*Problem to work on:* Below are records; output exactly the lines from the one with "neck: (560, 191)" through their final line.

=== Supplied entries ===

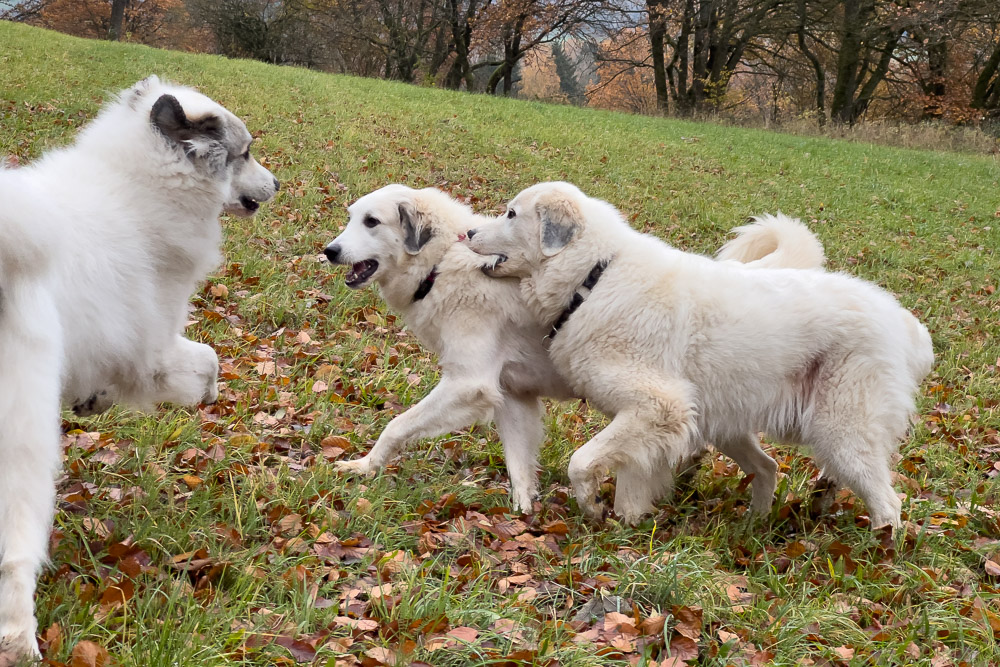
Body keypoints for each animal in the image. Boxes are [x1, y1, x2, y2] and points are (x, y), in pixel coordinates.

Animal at [0, 75, 278, 660]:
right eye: (245, 154)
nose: (279, 184)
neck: (139, 191)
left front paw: (93, 399)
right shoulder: (152, 349)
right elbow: (208, 361)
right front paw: (209, 394)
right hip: (22, 445)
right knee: (15, 554)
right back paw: (20, 639)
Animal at [464, 180, 932, 528]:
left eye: (510, 214)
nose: (466, 233)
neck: (594, 277)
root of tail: (904, 323)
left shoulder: (657, 406)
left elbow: (580, 463)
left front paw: (594, 508)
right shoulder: (649, 420)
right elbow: (631, 481)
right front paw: (627, 530)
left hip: (841, 431)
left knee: (887, 502)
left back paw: (878, 553)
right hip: (726, 419)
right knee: (768, 467)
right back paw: (755, 526)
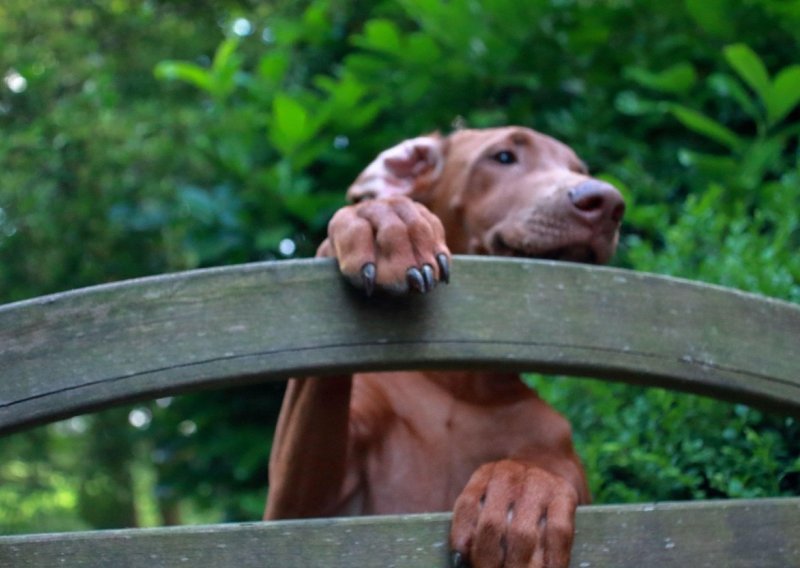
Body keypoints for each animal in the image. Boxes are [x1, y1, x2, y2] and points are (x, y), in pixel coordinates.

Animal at [268, 127, 624, 568]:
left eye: (579, 170)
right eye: (502, 156)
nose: (607, 202)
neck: (460, 382)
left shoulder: (555, 442)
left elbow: (543, 466)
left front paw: (522, 489)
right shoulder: (301, 516)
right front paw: (385, 220)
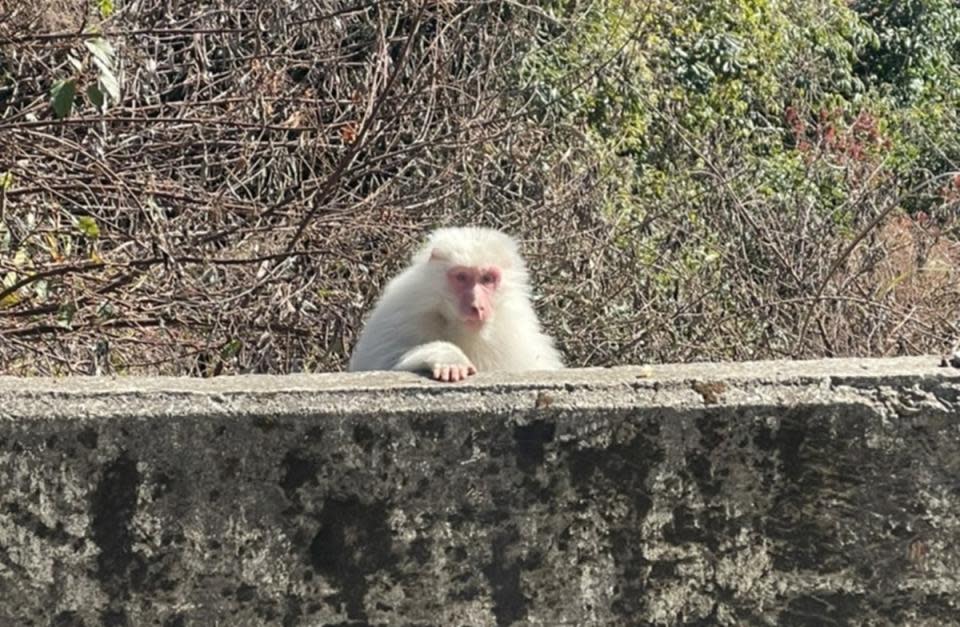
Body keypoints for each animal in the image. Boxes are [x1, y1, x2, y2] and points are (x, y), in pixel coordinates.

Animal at [350, 227, 564, 382]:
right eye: (462, 277)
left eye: (487, 279)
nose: (477, 306)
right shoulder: (405, 309)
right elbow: (378, 364)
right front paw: (448, 358)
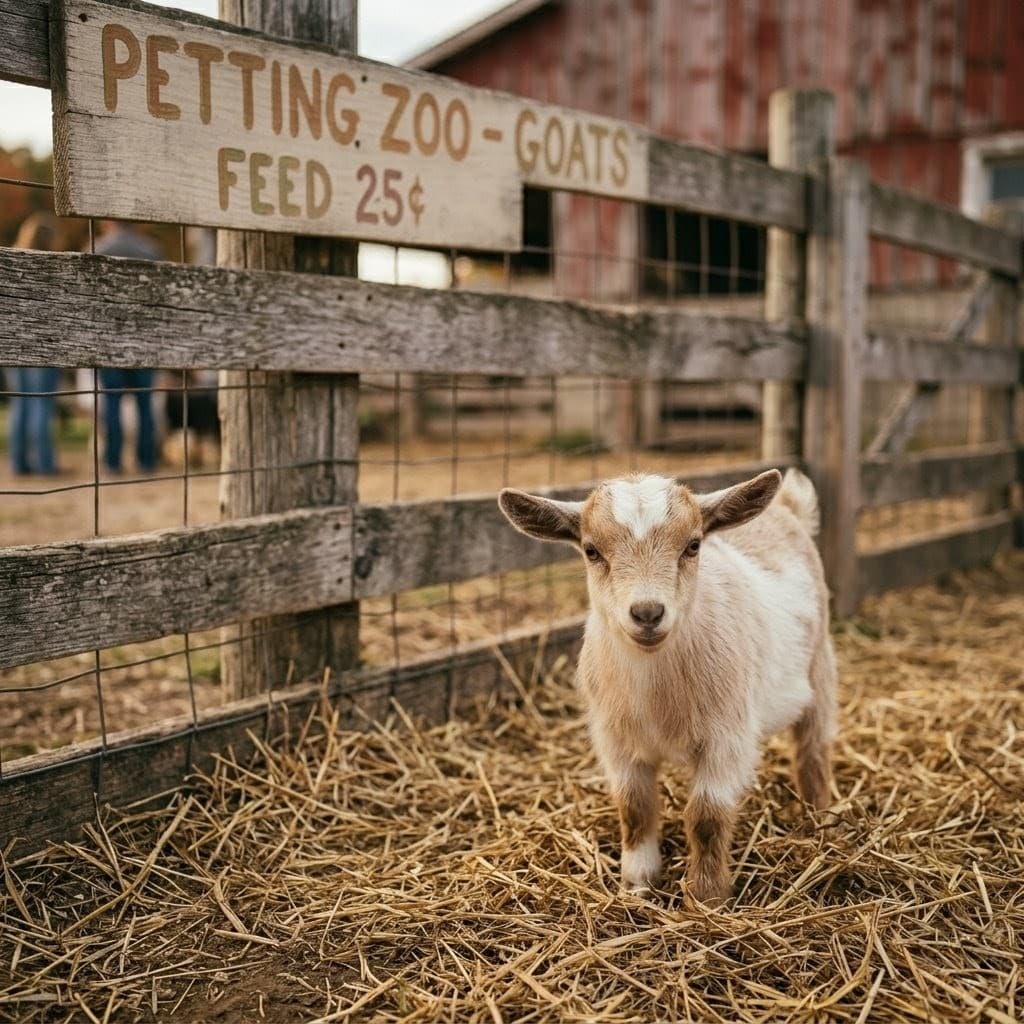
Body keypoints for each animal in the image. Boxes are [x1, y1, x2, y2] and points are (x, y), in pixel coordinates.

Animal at [498, 468, 837, 904]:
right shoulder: (617, 742)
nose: (647, 613)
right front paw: (636, 886)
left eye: (693, 545)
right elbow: (634, 809)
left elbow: (707, 817)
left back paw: (818, 818)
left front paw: (707, 898)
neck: (654, 687)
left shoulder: (725, 738)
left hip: (821, 667)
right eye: (591, 551)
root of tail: (787, 508)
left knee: (813, 750)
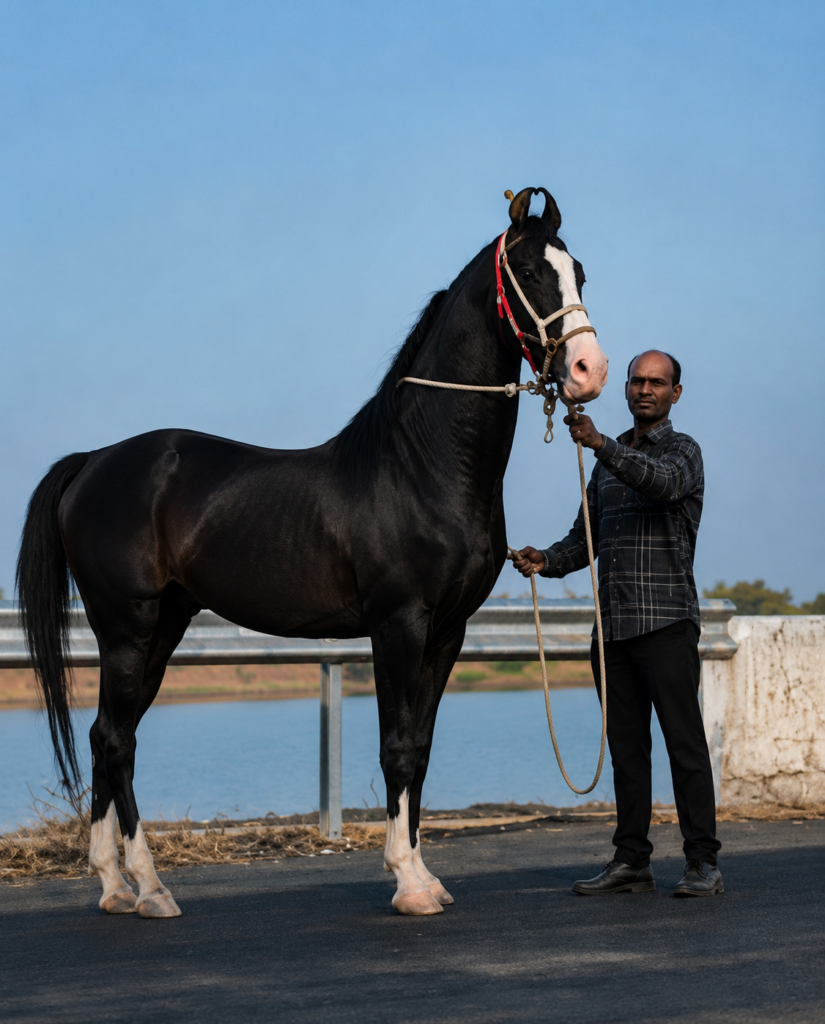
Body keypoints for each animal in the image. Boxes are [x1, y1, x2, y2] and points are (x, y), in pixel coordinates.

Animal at [17, 187, 607, 919]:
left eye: (578, 272)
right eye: (527, 270)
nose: (588, 371)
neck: (420, 465)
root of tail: (93, 461)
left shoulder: (448, 632)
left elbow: (423, 749)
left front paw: (426, 875)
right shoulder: (397, 625)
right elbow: (395, 748)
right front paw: (408, 884)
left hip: (162, 628)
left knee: (107, 738)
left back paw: (116, 887)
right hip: (126, 626)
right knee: (115, 739)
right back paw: (149, 888)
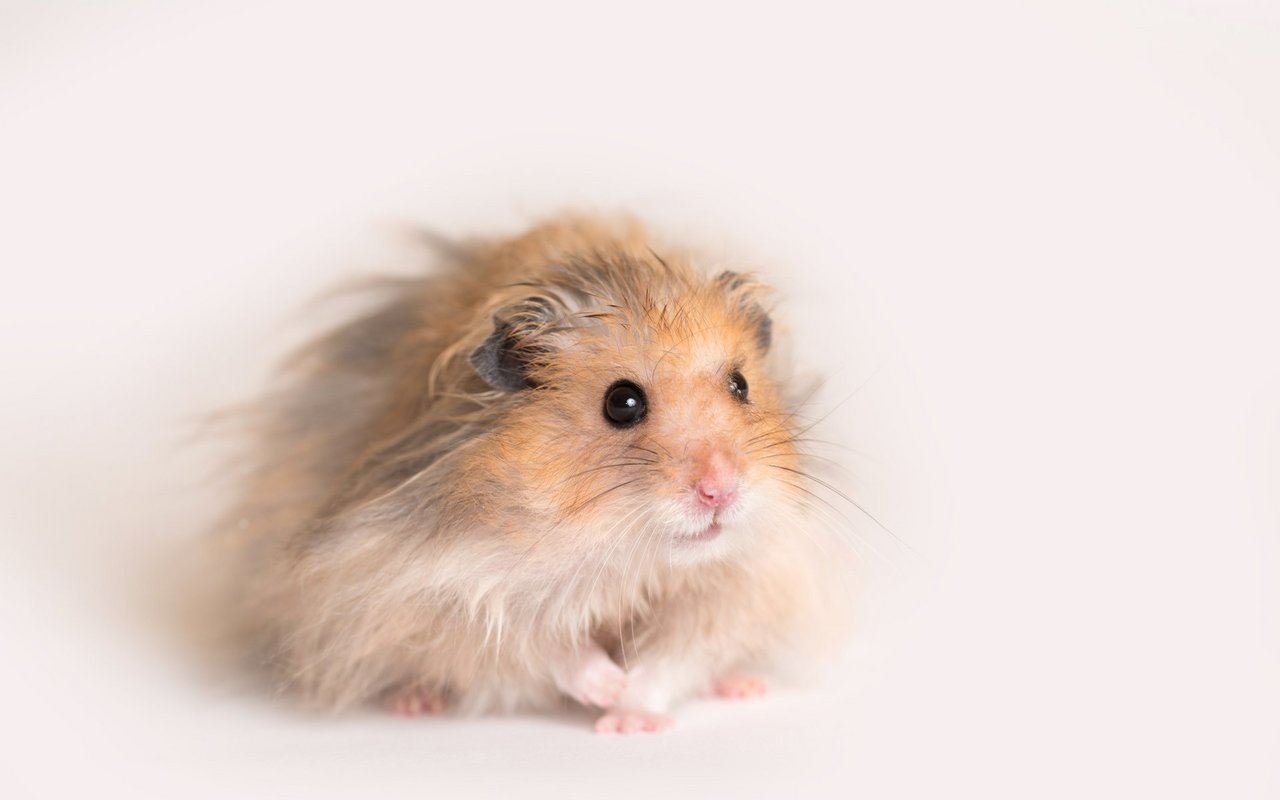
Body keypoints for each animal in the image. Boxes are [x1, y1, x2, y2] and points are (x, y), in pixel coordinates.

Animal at [222, 215, 848, 734]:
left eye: (740, 385)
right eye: (622, 403)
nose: (721, 491)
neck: (620, 552)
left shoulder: (738, 587)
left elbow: (673, 658)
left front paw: (629, 719)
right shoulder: (438, 592)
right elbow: (543, 649)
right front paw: (607, 689)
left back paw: (743, 685)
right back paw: (415, 701)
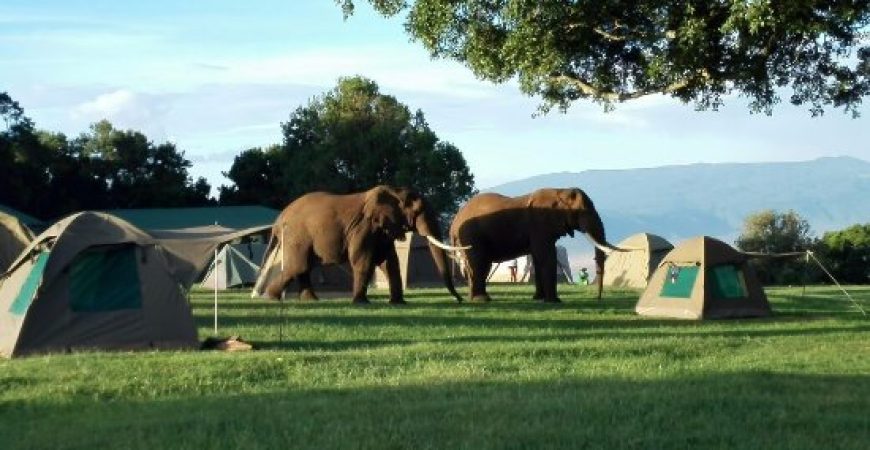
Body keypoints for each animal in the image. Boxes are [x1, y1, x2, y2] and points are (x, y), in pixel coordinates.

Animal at [264, 185, 465, 304]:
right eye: (418, 211)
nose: (460, 300)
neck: (395, 193)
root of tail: (278, 220)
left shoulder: (382, 230)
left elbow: (390, 263)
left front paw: (398, 303)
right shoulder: (364, 227)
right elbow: (363, 260)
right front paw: (361, 303)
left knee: (304, 266)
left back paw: (311, 300)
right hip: (296, 235)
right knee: (299, 266)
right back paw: (271, 298)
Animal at [449, 187, 623, 303]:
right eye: (583, 211)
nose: (597, 298)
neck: (560, 191)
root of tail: (455, 221)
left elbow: (538, 259)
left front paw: (538, 299)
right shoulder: (540, 224)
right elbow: (546, 256)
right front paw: (554, 302)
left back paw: (475, 299)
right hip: (472, 236)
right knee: (479, 263)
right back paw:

===

*Task result:*
neck: (560, 191)
root of tail: (455, 221)
left elbow: (538, 259)
left front paw: (538, 299)
right shoulder: (540, 224)
right elbow: (546, 256)
right front paw: (554, 302)
left back paw: (475, 299)
right hip: (472, 236)
right knee: (479, 263)
right back paw:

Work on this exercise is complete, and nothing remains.